WHAT TO PRODUCE |
Omitting the pictures, print every line below exactly as it stands.

Start of RECORDED DATA

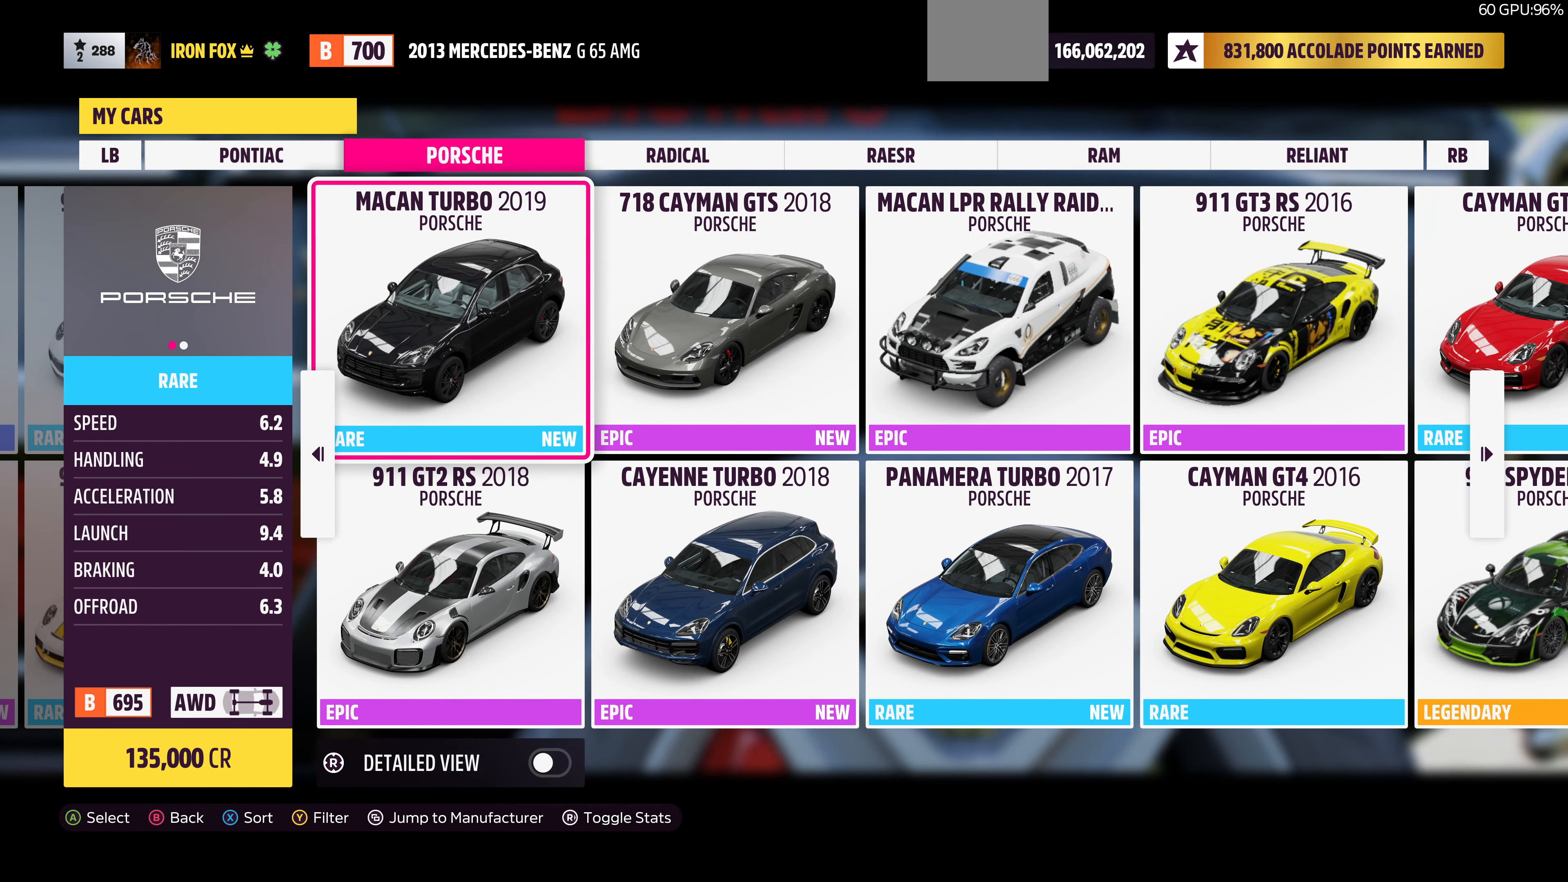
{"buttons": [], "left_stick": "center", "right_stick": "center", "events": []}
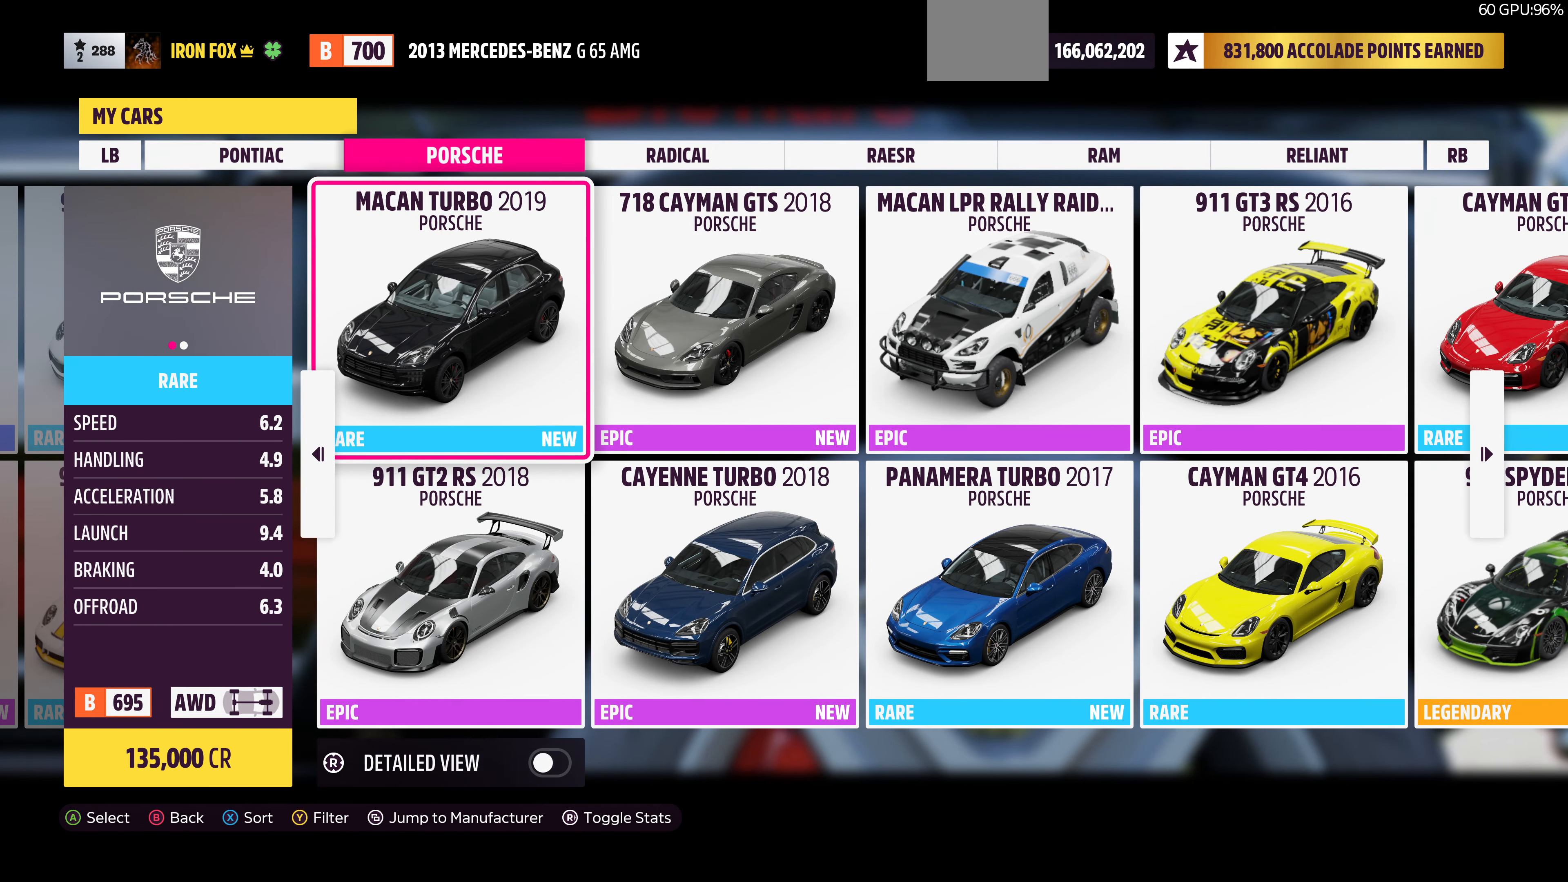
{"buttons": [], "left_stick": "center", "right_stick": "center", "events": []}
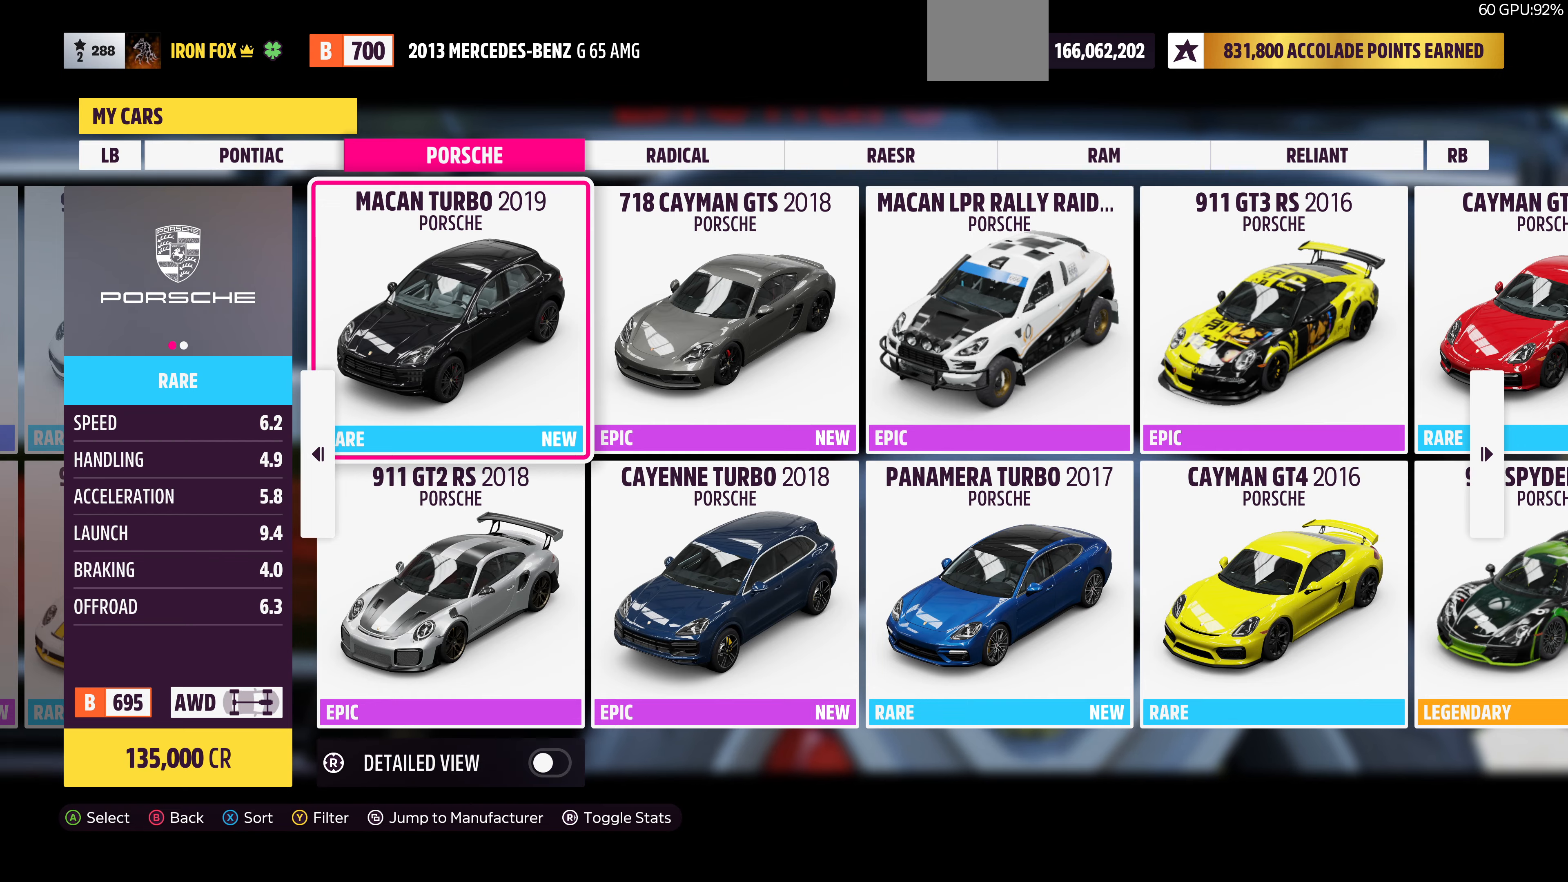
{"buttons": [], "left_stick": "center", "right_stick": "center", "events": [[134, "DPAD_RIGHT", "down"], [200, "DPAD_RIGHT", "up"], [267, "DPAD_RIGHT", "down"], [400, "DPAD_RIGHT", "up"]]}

End of RECORDED DATA

SOLUTION |
{"buttons": [], "left_stick": "center", "right_stick": "center", "events": []}
{"buttons": [], "left_stick": "center", "right_stick": "center", "events": []}
{"buttons": [], "left_stick": "center", "right_stick": "center", "events": [[134, "DPAD_RIGHT", "down"], [200, "DPAD_RIGHT", "up"], [267, "DPAD_RIGHT", "down"], [400, "DPAD_RIGHT", "up"]]}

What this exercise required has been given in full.